Given data Block Start

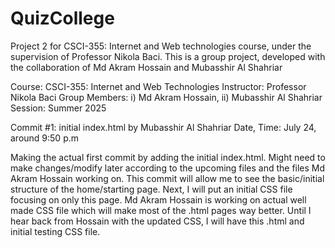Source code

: # QuizCollege
Project 2 for CSCI-355: Internet and Web technologies course, under the supervision of Professor Nikola Baci. This is a group project, developed with the collaboration of Md Akram Hossain and Mubasshir Al Shahriar

Course: CSCI-355: Internet and Web Technologies
Instructor: Professor Nikola Baci
Group Members: i) Md Akram Hossain, ii) Mubasshir Al Shahriar
Session: Summer 2025


Commit #1: initial index.html by Mubasshir Al Shahriar Date, Time: July 24, around 9:50 p.m

Making the actual first commit by adding the initial index.html. Might need to make changes/modify later according to the upcoming files and the files Md Akram Hossain working on. This commit will allow me to see the basic/initial structure of the home/starting page. Next, I will put an initial CSS file focusing on only this page. Md Akram Hossain is working on actual well made CSS file which will make most of the .html pages way better. Until I hear back from Hossain with the updated CSS, I will have this .html and initial testing CSS file.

Given data Block End

# [Try it]
Starting with the line that holds "Course: CSCI-355: Internet" and ending with the line that holds "Commit #1: initial", retype every line in the data above exactly, and nothing else.

# [Expected answer]
Course: CSCI-355: Internet and Web Technologies
Instructor: Professor Nikola Baci
Group Members: i) Md Akram Hossain, ii) Mubasshir Al Shahriar
Session: Summer 2025


Commit #1: initial index.html by Mubasshir Al Shahriar Date, Time: July 24, around 9:50 p.m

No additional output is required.